#### [Prompt]
Replace "VIEW OUR RANGE" with "SEE OUR RANGE" throughout the records and give their lines again with nothing else changed. Leave out the pictures.

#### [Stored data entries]
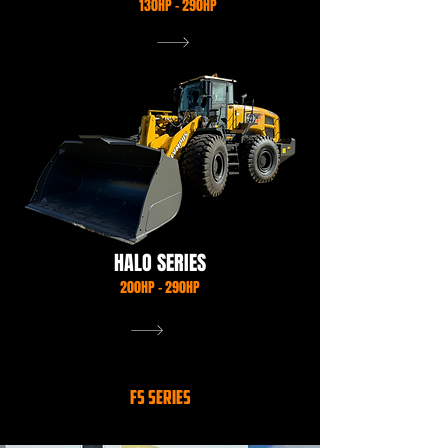
130HP - 290HP
VIEW OUR RANGE
HALO SERIES
200HP - 290HP
VIEW OUR RANGE
FS SERIES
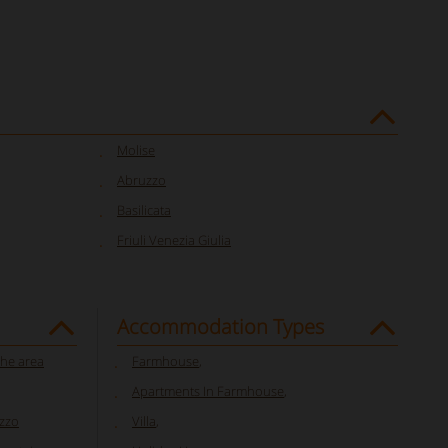
Molise
Abruzzo
Basilicata
Friuli Venezia Giulia
Accommodation Types
che area
Farmhouse
,
Apartments In Farmhouse
,
uzzo
Villa
,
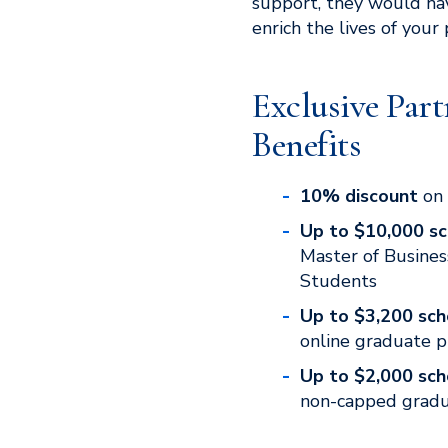
support, they would ha
enrich the lives of your
Exclusive Part
Benefits
10% discount
on 
Up to $10,000 sc
Master of Busines
Students
Up to $3,200 sch
online graduate 
Up to $2,000 sch
non-capped grad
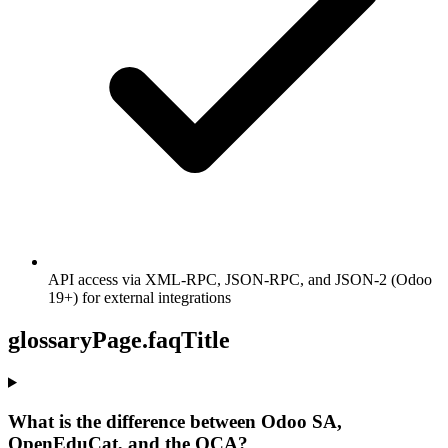
API access via XML-RPC, JSON-RPC, and JSON-2 (Odoo
19+) for external integrations
glossaryPage.faqTitle
What is the difference between Odoo SA,
OpenEduCat, and the OCA?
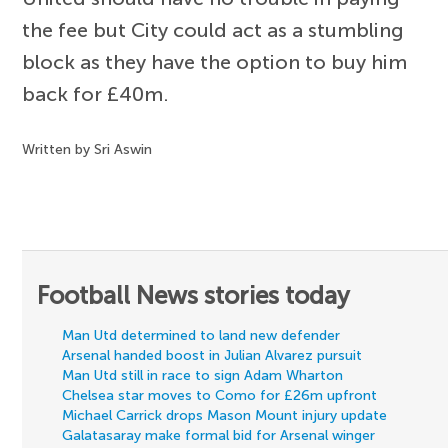
the fee but City could act as a stumbling
block as they have the option to buy him
back for £40m.
Written by Sri Aswin
Football News stories today
Man Utd determined to land new defender
Arsenal handed boost in Julian Alvarez pursuit
Man Utd still in race to sign Adam Wharton
Chelsea star moves to Como for £26m upfront
Michael Carrick drops Mason Mount injury update
Galatasaray make formal bid for Arsenal winger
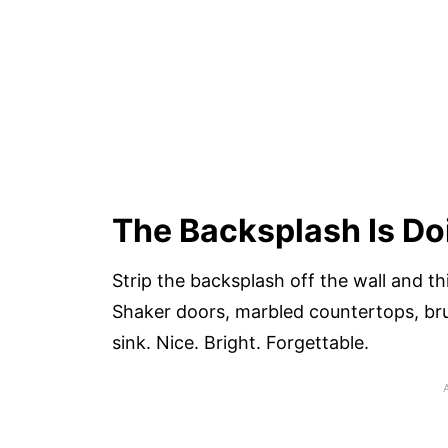
The Backsplash Is Do
Strip the backsplash off the wall and th
Shaker doors, marbled countertops, br
sink. Nice. Bright. Forgettable.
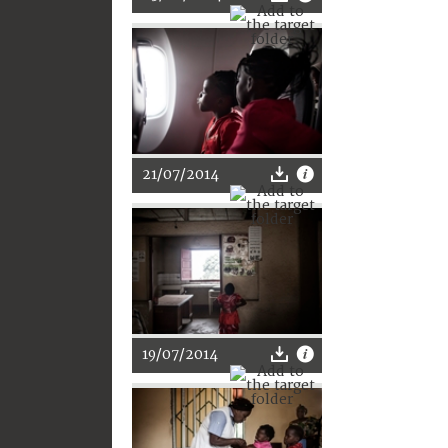
21/07/2014
19/07/2014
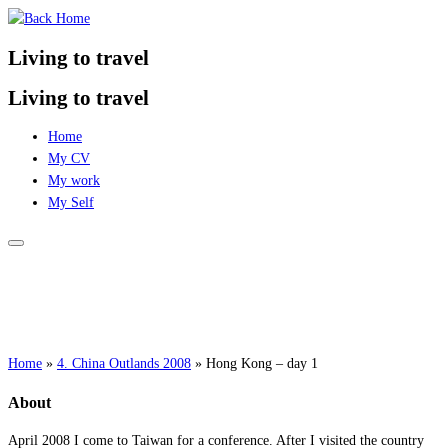
Skip
to
Living to travel
content
Living to travel
Home
My CV
My work
My Self
Home
»
4. China Outlands 2008
»
Hong Kong – day 1
About
April 2008 I come to Taiwan for a conference. After I visited the country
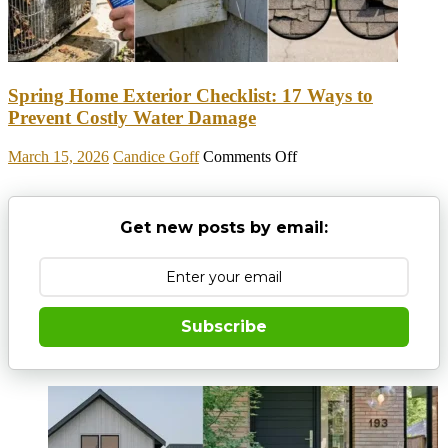
To
Make
Halloween
Entertaining
Spring Home Exterior Checklist: 17 Ways to
Prevent Costly Water Damage
on
March 15, 2026
Candice Goff
Comments Off
Spring
Home
Exterior
Get new posts by email:
Checklist:
17
Ways
to
Prevent
Costly
Subscribe
Water
Damage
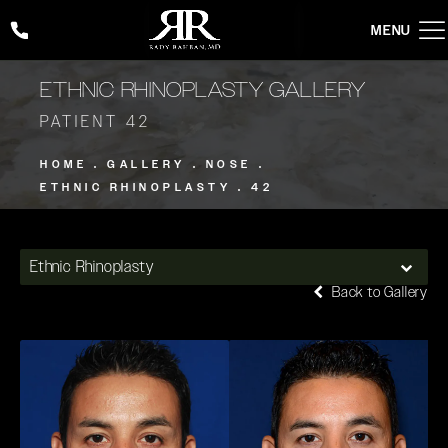
Give Rady Rahban, MD a phone call at
(424) 354-2053
ETHNIC RHINOPLASTY GALLERY
PATIENT 42
HOME
GALLERY
NOSE
ETHNIC RHINOPLASTY
42
Ethnic Rhinoplasty
Back to Gallery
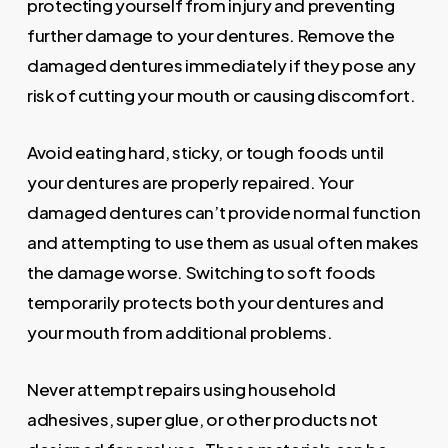
protecting yourself from injury and preventing
further damage to your dentures. Remove the
damaged dentures immediately if they pose any
risk of cutting your mouth or causing discomfort.
Avoid eating hard, sticky, or tough foods until
your dentures are properly repaired. Your
damaged dentures can’t provide normal function
and attempting to use them as usual often makes
the damage worse. Switching to soft foods
temporarily protects both your dentures and
your mouth from additional problems.
Never attempt repairs using household
adhesives, super glue, or other products not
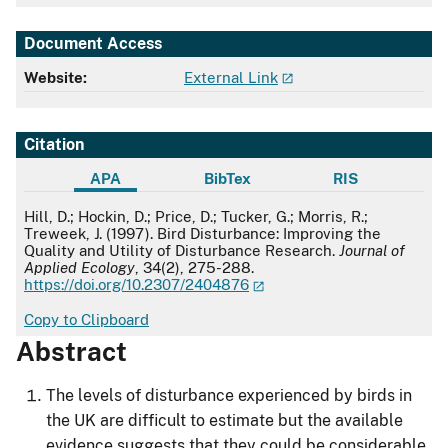
Document Access
Website:
External Link
Citation
APA
BibTex
RIS
APA
Hill, D.; Hockin, D.; Price, D.; Tucker, G.; Morris, R.;
Treweek, J. (1997). Bird Disturbance: Improving the
Quality and Utility of Disturbance Research.
Journal of
Applied Ecology
, 34(2), 275-288.
https://doi.org/10.2307/2404876
Copy to Clipboard
Abstract
The levels of disturbance experienced by birds in
the UK are difficult to estimate but the available
evidence suggests that they could be considerable,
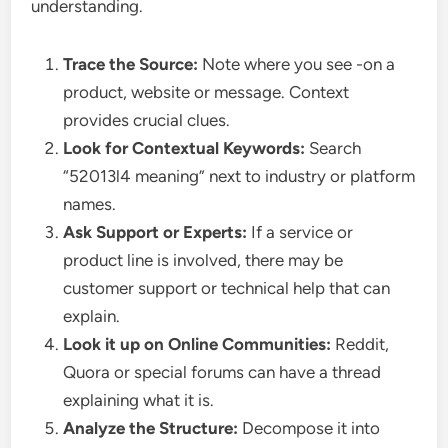
understanding.
Trace the Source:
Note where you see -on a
product, website or message. Context
provides crucial clues.
Look for Contextual Keywords:
Search
“52013l4 meaning” next to industry or platform
names.
Ask Support or Experts:
If a service or
product line is involved, there may be
customer support or technical help that can
explain.
Look it up on Online Communities:
Reddit,
Quora or special forums can have a thread
explaining what it is.
Analyze the Structure:
Decompose it into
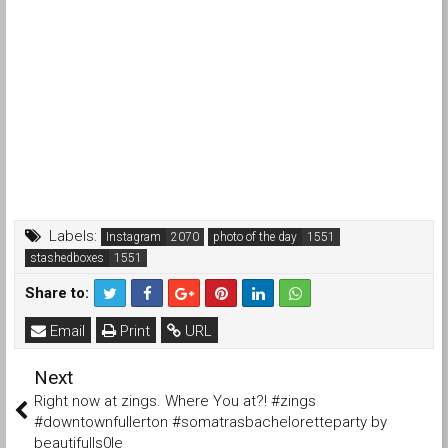
Labels:
Instagram
photo of the day
stashedboxes
Share to:
Email
Print
URL
Next
Right now at zings. Where You at?! #zings
#downtownfullerton #somatrasbacheloretteparty by
beautifulls0le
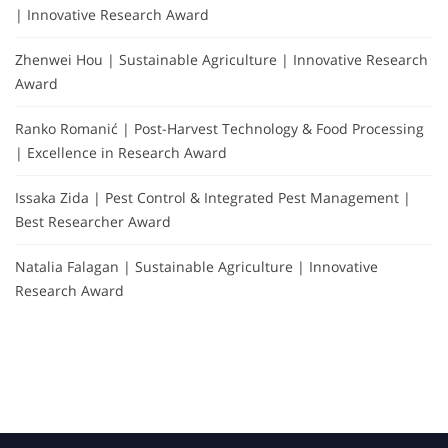
| Innovative Research Award
Zhenwei Hou | Sustainable Agriculture | Innovative Research
Award
Ranko Romanić | Post-Harvest Technology & Food Processing
| Excellence in Research Award
Issaka Zida | Pest Control & Integrated Pest Management |
Best Researcher Award
Natalia Falagan | Sustainable Agriculture | Innovative
Research Award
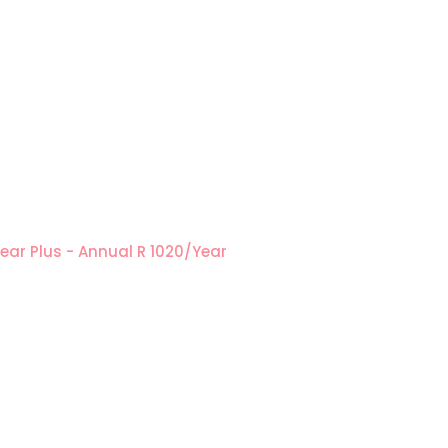
Year
Plus - Annual
R 1020/Year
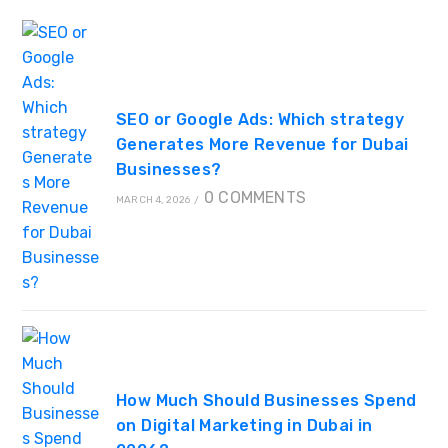
SEO or Google Ads: Which strategy
Generates More Revenue for Dubai
Businesses?
0 COMMENTS
MARCH 4, 2026
/
How Much Should Businesses Spend
on Digital Marketing in Dubai in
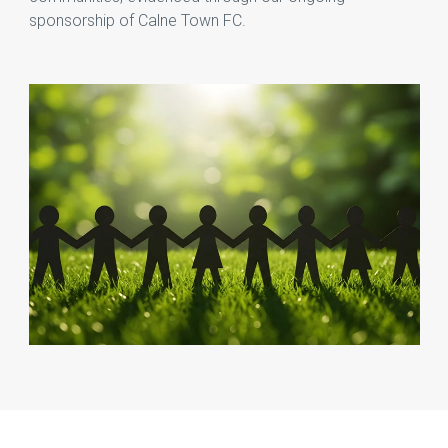
sponsorship of Calne Town FC.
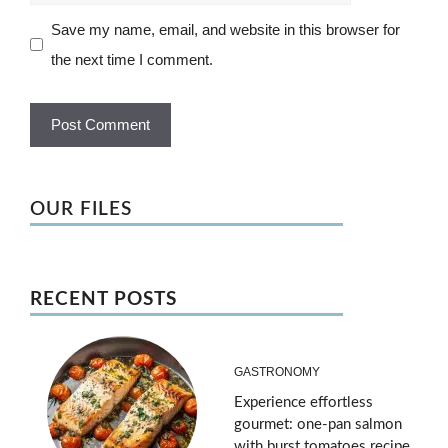
Save my name, email, and website in this browser for
the next time I comment.
OUR FILES
RECENT POSTS
GASTRONOMY
Experience effortless
gourmet: one-pan salmon
with burst tomatoes recipe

#### [Your response]
130HP - 290HP
SEE OUR RANGE
HALO SERIES
200HP - 290HP
SEE OUR RANGE
FS SERIES
Molise
Abruzzo
Basilicata
Friuli Venezia Giulia
Accommodation Types
che area
Farmhouse
,
Apartments In Farmhouse
,
uzzo
Villa
,
support, they would ha
enrich the lives of your
Exclusive Part
Benefits
10% discount
on 
Up to $10,000 sc
Master of Busines
Students
Up to $3,200 sch
online graduate 
Up to $2,000 sch
non-capped grad
API access via XML-RPC, JSON-RPC, and JSON-2 (Odoo
19+) for external integrations
glossaryPage.faqTitle
What is the difference between Odoo SA,
OpenEduCat, and the OCA?
the fee but City could act as a stumbling
block as they have the option to buy him
back for £40m.
Written by Sri Aswin
Football News stories today
Man Utd determined to land new defender
Arsenal handed boost in Julian Alvarez pursuit
Man Utd still in race to sign Adam Wharton
Chelsea star moves to Como for £26m upfront
Michael Carrick drops Mason Mount injury update
Galatasaray make formal bid for Arsenal winger
The Backsplash Is Do
Strip the backsplash off the wall and th
Shaker doors, marbled countertops, br
sink. Nice. Bright. Forgettable.
21/07/2014
19/07/2014
Skip
to
Living to travel
content
Living to travel
Home
My CV
My work
My Self
Home
»
4. China Outlands 2008
»
Hong Kong – day 1
About
April 2008 I come to Taiwan for a conference. After I visited the country
To
Make
Halloween
Entertaining
Spring Home Exterior Checklist: 17 Ways to
Prevent Costly Water Damage
on
March 15, 2026
Candice Goff
Comments Off
Spring
Home
Exterior
Get new posts by email:
Checklist:
17
Ways
to
Prevent
Costly
Subscribe
Water
Damage
Give Rady Rahban, MD a phone call at
(424) 354-2053
ETHNIC RHINOPLASTY GALLERY
PATIENT 42
HOME
GALLERY
NOSE
ETHNIC RHINOPLASTY
42
Ethnic Rhinoplasty
Back to Gallery
protecting yourself from injury and preventing
further damage to your dentures. Remove the
damaged dentures immediately if they pose any
risk of cutting your mouth or causing discomfort.
Avoid eating hard, sticky, or tough foods until
your dentures are properly repaired. Your
damaged dentures can’t provide normal function
and attempting to use them as usual often makes
the damage worse. Switching to soft foods
temporarily protects both your dentures and
your mouth from additional problems.
Never attempt repairs using household
adhesives, super glue, or other products not
Document Access
Website:
External Link
Citation
APA
BibTex
RIS
APA
Hill, D.; Hockin, D.; Price, D.; Tucker, G.; Morris, R.;
Treweek, J. (1997). Bird Disturbance: Improving the
Quality and Utility of Disturbance Research.
Journal of
Applied Ecology
, 34(2), 275-288.
https://doi.org/10.2307/2404876
Copy to Clipboard
Abstract
The levels of disturbance experienced by birds in
the UK are difficult to estimate but the available
evidence suggests that they could be considerable,
understanding.
Trace the Source:
Note where you see -on a
product, website or message. Context
provides crucial clues.
Look for Contextual Keywords:
Search
“52013l4 meaning” next to industry or platform
names.
Ask Support or Experts:
If a service or
product line is involved, there may be
customer support or technical help that can
explain.
Look it up on Online Communities:
Reddit,
Quora or special forums can have a thread
explaining what it is.
Analyze the Structure:
Decompose it into
Labels:
Instagram
photo of the day
stashedboxes
Share to:
Email
Print
URL
Next
Right now at zings. Where You at?! #zings
#downtownfullerton #somatrasbacheloretteparty by
beautifulls0le
| Innovative Research Award
Zhenwei Hou | Sustainable Agriculture | Innovative Research
Award
Ranko Romanić | Post-Harvest Technology & Food Processing
| Excellence in Research Award
Issaka Zida | Pest Control & Integrated Pest Management |
Best Researcher Award
Natalia Falagan | Sustainable Agriculture | Innovative
Research Award
Year
Plus - Annual
R 1020/Year
SEO or Google Ads: Which strategy
Generates More Revenue for Dubai
Businesses?
0 COMMENTS
MARCH 4, 2026
/
How Much Should Businesses Spend
on Digital Marketing in Dubai in
sponsorship of Calne Town FC.
Save my name, email, and website in this browser for
the next time I comment.
OUR FILES
RECENT POSTS
GASTRONOMY
Experience effortless
gourmet: one-pan salmon
with burst tomatoes recipe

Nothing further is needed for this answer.